Thursday, September 14, 2006

Minimum wages hurt the people they are supposed to help

There is plenty of analysis showing the effects of raising the minimum wage to be detrimental. People who advocate for raising minimum wages are cynical populists. John Key has a big future as a politician.

Daily Policy Digest

ECONOMIC ISSUES

Wednesday, March 08, 2006

MINIMUM WAGE, MINIMUM SENSE

After humiliation at the polls in November, California Gov. Arnold Schwarzenegger now advocates raising the state minimum wage from its current $6.75 an hour to $7.75 by July 2007, says David Henderson of the Hoover Institution. While Democrats support the idea of helping poorer families, researchers claim artificial wage rates adversely affect lower income people.
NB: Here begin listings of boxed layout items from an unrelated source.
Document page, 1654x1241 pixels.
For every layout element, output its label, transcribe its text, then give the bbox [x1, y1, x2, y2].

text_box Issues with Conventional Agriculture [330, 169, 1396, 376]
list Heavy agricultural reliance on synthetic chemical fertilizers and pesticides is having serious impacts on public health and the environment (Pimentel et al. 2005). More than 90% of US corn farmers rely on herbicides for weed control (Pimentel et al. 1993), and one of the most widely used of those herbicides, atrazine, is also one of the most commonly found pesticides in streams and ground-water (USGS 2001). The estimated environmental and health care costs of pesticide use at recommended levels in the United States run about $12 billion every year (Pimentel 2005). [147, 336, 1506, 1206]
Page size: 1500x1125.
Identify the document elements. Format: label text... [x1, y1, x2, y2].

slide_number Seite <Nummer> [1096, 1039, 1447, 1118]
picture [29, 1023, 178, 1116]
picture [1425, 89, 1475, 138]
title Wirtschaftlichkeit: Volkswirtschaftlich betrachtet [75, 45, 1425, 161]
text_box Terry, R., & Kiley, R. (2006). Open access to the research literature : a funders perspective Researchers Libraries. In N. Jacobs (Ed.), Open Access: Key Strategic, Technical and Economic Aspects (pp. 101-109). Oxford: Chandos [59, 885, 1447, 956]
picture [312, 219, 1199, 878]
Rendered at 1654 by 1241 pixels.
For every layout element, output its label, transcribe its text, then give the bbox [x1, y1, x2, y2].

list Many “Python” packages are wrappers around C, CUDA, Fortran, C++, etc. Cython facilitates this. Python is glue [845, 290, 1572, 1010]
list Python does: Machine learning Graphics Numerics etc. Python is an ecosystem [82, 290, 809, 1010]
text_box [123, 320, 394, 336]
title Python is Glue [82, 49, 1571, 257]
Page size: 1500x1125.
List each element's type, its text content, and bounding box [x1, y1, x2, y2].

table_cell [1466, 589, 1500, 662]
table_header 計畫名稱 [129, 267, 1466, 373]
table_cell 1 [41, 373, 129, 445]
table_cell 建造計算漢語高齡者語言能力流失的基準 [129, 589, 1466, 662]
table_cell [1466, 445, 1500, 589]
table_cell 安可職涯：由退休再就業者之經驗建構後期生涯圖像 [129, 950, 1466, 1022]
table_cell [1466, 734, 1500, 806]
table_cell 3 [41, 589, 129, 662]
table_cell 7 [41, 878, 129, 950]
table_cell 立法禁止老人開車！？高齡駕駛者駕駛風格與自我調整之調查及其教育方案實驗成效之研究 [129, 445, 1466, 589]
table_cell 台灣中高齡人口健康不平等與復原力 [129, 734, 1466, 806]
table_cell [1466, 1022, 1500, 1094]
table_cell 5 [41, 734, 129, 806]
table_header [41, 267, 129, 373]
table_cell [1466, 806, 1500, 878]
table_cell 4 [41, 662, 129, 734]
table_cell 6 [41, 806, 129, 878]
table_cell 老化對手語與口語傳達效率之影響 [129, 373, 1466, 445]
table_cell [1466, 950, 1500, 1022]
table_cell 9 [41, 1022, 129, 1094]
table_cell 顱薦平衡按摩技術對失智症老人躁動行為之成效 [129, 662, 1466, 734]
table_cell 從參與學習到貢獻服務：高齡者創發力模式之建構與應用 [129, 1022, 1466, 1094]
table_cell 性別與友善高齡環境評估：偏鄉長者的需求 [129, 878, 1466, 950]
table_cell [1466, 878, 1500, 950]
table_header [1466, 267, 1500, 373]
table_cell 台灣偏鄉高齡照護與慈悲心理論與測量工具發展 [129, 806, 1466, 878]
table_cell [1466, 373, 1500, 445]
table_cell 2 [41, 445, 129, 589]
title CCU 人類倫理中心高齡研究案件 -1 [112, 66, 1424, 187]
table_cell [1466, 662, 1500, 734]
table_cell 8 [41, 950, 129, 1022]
Consider the findings of various economists:

* Only 20 percent of the workers potentially affected by an earlier one dollar increase in California's minimum wage were supporting a family on a single minimum-wage income. The other 80 percent were teenagers or adult children living with their parents, adults living alone or dual earners in a married couple.

* Increases in minimum wages actually redistribute income among poor families by giving wage increases to some and putting others out of work. They estimate the 1996 and 1997 federal minimum-wage increase amplified the proportion of poor families by one-half to one percentage point.

* People in their late 20s worked less and earned less the longer they
were exposed to a high minimum wage, presumably because the minimum wage destroyed job opportunities early in their work life.

Also:

* A comprehensive survey of studies of the minimum-wage increase found that a 10 percent increase in the minimum wage reduces employment of young workers by one percent to two percent.

* If this estimate holds for California, Gov. Schwarzenegger's proposed 15 percent increase would destroy 1.5 to 3 percent of young Californians' jobs -- about 35,000 to 70,000 jobs.

3 comments:

backin15 said...

Sigh... stick to your knitting Lindsay, it's clear your knowledge of labour market economics is limited to citing partisan reports from the press.

Key is right on minimum wages and right to distance himself from Brash on this issue.

NZ can ill afford to compete on prices alone and must create incentives for firms to export high value added products. We need a high wage, high skill, high value added industry base, not just a proliferation of small and medium sized service sector employers who can only compete by paying bugger all to low skill workers.

The evidence on the effects of minimum wages is complex and, in some instances paradoxical, despite your obsessive desire to simplify it to suit your philosophical prejudices.

Anonymous said...

Backin15 is the one who needs to return to his knitting and leave economics to facts and reality. You can't pay someone a wage that is higher than the worth of the output he produces and expect to increase wealth...simple maths.

Backin15 no doubt is a fan of that old Alliance party game "Double your cake" where everyone forms a circle and then on the go signal reaches to their right (suprise!) and trys to uplift that persons cake without alerting them in the process.Of course as the person on their left is trying to do the same to them all that happens is that at beat you break even and remain deluded that you are now "better off" having taken cake which you belive is yours from the greedy "rightwingers." But as all this cake grabbing causes "crumbs", which are lost during the back and forth activity, eventually everyone playing ends up with less cake than they would have if they had not "played the game" in the first place."

backin15 said...

Dave/James, I am definitely not a fan of Alliance style policies; they're simplistic and ideological. My point wasn't to encourage workers to upskill, my point was to discourage firms from adopting low skill equilibrium processes/markets. I agree you can't pay someone more than the value of their (marginal) productivity (does anyone here recall Supplementary Minimum Payments?) but you can and should encourage investment in sustainable high value markets/products that demand higher and more skilled workers... this is the goal of industry policy.

James, if you've got a point make it - your cake methaphor is limited.